President Obama's proposed $3.6 trillion budget spends more than $38 billion on programs the Bush administration said were "not performing," some as recently as last year, documents show.

Increased funding for many of the programs once deemed ineffective or unable to prove results reflects broad policy shifts ushered in by Obama and also a decision to measure performance differently.

Amtrak, for instance, would receive $1.5 billion — a slight increase — even though the rail service was considered ineffective by the Office of Management and Budget (OMB) under President George W. Bush.

Watchdog groups praised the Bush administration's ranking of programs, which is available on ExpectMore.gov, and contend that some programs with performance problems continue to receive funding mainly because they are politically popular.

"As soon as you start pumping money out the door, there's always someone on the other end willing to take it," said Leslie Paige of the watchdog group Citizens Against Government Waste. "It's a culture of spending that's gotten really out of control."

OMB under Obama plans to change how programs are evaluated, said spokesman Tom Gavin. The agency views the Bush system as too focused on ratings rather than improving performance, according to an analysis in the budget.

"There have been bipartisan concerns expressed with the … system," Gavin wrote in an e-mail. He did not say when those changes are scheduled to take effect.

Out of 1,015 programs reviewed on the ExpectMore site, which Bush unveiled in 2006, 26 were labeled ineffective and 173 could not show results. Most programs, including some that have not been reviewed in years, also received money under Bush — often at the direction of Congress.

Many programs have changed, been eliminated or are now wrapped into other initiatives, but a USA TODAY review of 89 non-performing programs identified in the proposed budget found that dozens are due for the same or more funding next year:

•Learn and Serve America, which encourages students to volunteer, would receive $40 million, an 8% increase. In 2007, OMB found it lacked data to show its impact. A spokesman for the Corporation for National and Community Service, the agency that runs the program, did not respond to calls seeking comment.

• Health Professions, which provides grants to train nurses and doctors to serve in low-income neighborhoods, was cited partly because an independent review found universities receiving grants did not send significantly more doctors and nurses to low-income areas. The program is slated to receive $406 million, a 13% increase.

David Bowman, a spokesman with the Health Resources and Services Administration, said the money will be used partly to train 2,500 more students in primary care and dentistry, bringing total enrollment to 21,500.
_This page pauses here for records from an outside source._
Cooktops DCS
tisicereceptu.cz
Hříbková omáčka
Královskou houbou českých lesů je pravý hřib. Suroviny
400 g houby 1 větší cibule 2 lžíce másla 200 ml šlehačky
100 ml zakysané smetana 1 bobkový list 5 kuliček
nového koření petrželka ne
• A Department of Labor program that trains migrant and seasonal farmworkers for new jobs would receive $83 million, the same as this year. OMB found in 2003 that similar training was available elsewhere.
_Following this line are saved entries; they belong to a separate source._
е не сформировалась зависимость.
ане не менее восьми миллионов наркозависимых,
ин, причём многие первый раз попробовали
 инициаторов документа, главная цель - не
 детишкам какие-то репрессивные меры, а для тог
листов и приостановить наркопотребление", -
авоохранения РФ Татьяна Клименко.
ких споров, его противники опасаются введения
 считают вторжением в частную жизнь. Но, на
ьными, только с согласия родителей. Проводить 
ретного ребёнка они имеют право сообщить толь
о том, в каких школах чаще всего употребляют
A department spokesman did not respond last week.

Obama proposed $17 billion in cuts when he unveiled his detailed budget this month. Presidents of both parties have struggled to trim spending. In past years, Congress has restored many cuts proposed by presidents, regardless of party, when lawmakers write spending bills, as they will do later this year.

"Congress refuses to make not just hard choices," said Sen. Tom Coburn, R-Okla., "but what should be easy choices about which programs to cut."